### EXERCISE BRIEF
Reproduce the records below exactly; no pictures.

### Difference listings
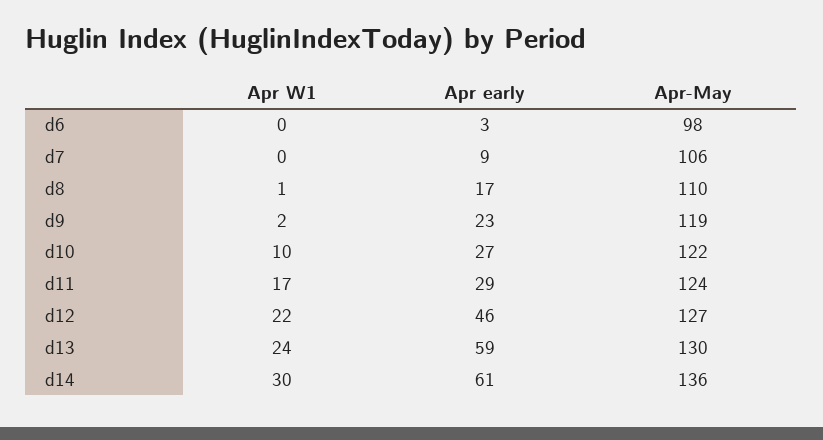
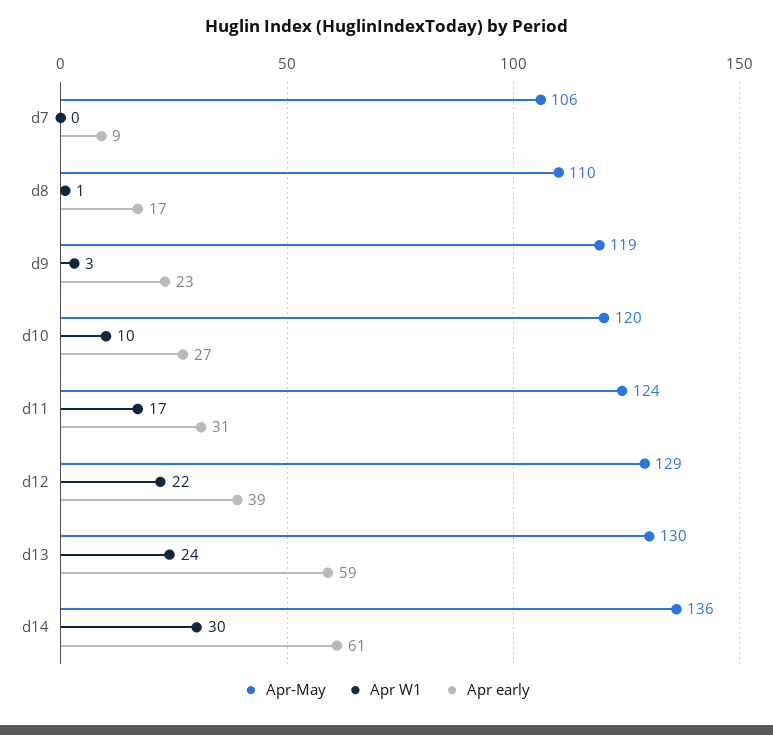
  {
    "Apr W1": {
-     "d6": 0,
      "d7": 0,
      "d8": 1,
-     "d9": 2,
+     "d9": 3,
      "d10": 10,
      "d11": 17,
      "d12": 22,
      "d13": 24,
      "d14": 30
    },
    "Apr early": {
-     "d6": 3,
      "d7": 9,
      "d8": 17,
      "d9": 23,
      "d10": 27,
-     "d11": 29,
+     "d11": 31,
-     "d12": 46,
+     "d12": 39,
      "d13": 59,
      "d14": 61
    },
    "Apr-May": {
-     "d6": 98,
      "d7": 106,
      "d8": 110,
      "d9": 119,
-     "d10": 122,
+     "d10": 120,
      "d11": 124,
-     "d12": 127,
+     "d12": 129,
      "d13": 130,
      "d14": 136
    }
  }

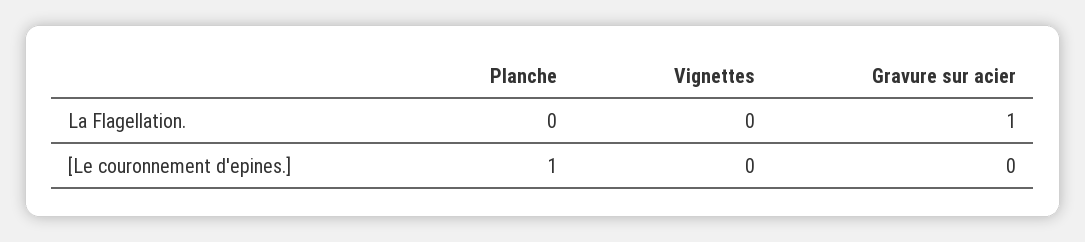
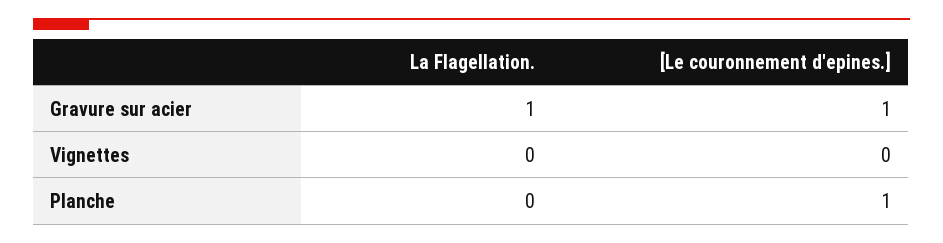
  {
    "Planche": {
      "La Flagellation.": 0,
      "[Le couronnement d'epines.]": 1
    },
    "Vignettes": {
      "La Flagellation.": 0,
      "[Le couronnement d'epines.]": 0
    },
    "Gravure sur acier": {
      "La Flagellation.": 1,
-     "[Le couronnement d'epines.]": 0
+     "[Le couronnement d'epines.]": 1
    }
  }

### TASK RESULT
  {
    "Apr W1": {
-     "d6": 0,
      "d7": 0,
      "d8": 1,
-     "d9": 2,
+     "d9": 3,
      "d10": 10,
      "d11": 17,
      "d12": 22,
      "d13": 24,
      "d14": 30
    },
    "Apr early": {
-     "d6": 3,
      "d7": 9,
      "d8": 17,
      "d9": 23,
      "d10": 27,
-     "d11": 29,
+     "d11": 31,
-     "d12": 46,
+     "d12": 39,
      "d13": 59,
      "d14": 61
    },
    "Apr-May": {
-     "d6": 98,
      "d7": 106,
      "d8": 110,
      "d9": 119,
-     "d10": 122,
+     "d10": 120,
      "d11": 124,
-     "d12": 127,
+     "d12": 129,
      "d13": 130,
      "d14": 136
    }
  }

  {
    "Planche": {
      "La Flagellation.": 0,
      "[Le couronnement d'epines.]": 1
    },
    "Vignettes": {
      "La Flagellation.": 0,
      "[Le couronnement d'epines.]": 0
    },
    "Gravure sur acier": {
      "La Flagellation.": 1,
-     "[Le couronnement d'epines.]": 0
+     "[Le couronnement d'epines.]": 1
    }
  }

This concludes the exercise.